WHAT IS BEING ASKED ::
Display each line of the data below that contains the word "chart".

RECORDED DATA ::
Segment Open

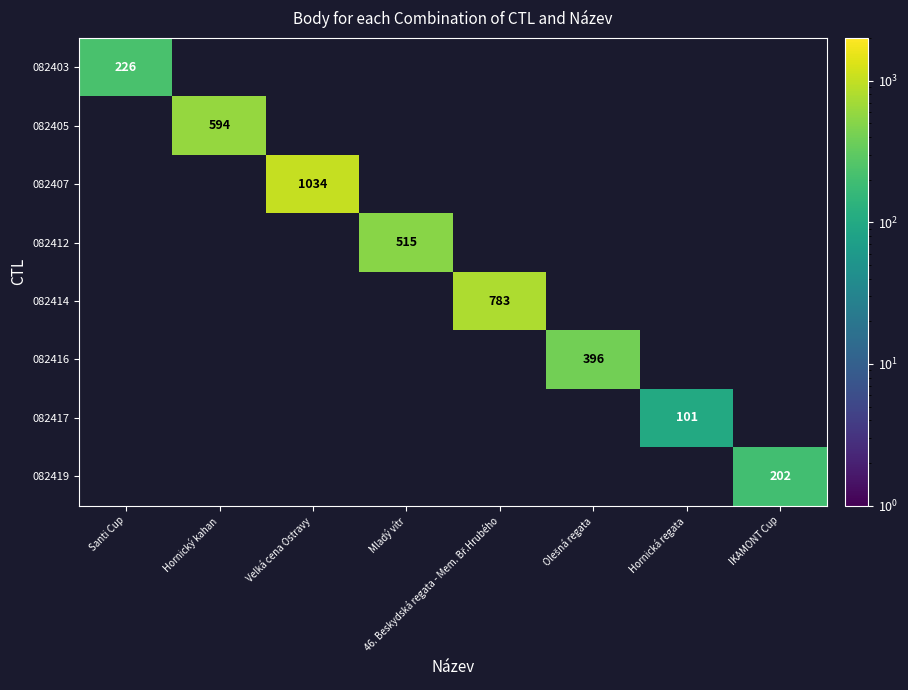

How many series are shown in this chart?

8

Segment Closed
Segment Open

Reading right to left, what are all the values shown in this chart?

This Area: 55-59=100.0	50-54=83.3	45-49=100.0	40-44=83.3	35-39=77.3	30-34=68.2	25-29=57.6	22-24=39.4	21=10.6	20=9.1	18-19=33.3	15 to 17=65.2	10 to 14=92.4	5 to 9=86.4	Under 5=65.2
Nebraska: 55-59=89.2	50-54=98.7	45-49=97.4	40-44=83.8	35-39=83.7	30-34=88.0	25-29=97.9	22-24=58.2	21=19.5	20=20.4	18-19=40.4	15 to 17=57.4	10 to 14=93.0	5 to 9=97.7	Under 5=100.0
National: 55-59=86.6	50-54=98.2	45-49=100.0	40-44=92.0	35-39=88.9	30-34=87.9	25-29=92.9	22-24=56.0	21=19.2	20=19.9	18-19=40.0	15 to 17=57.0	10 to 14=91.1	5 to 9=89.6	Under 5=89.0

Segment Closed

FINAL ANSWER ::
How many series are shown in this chart?
Reading right to left, what are all the values shown in this chart?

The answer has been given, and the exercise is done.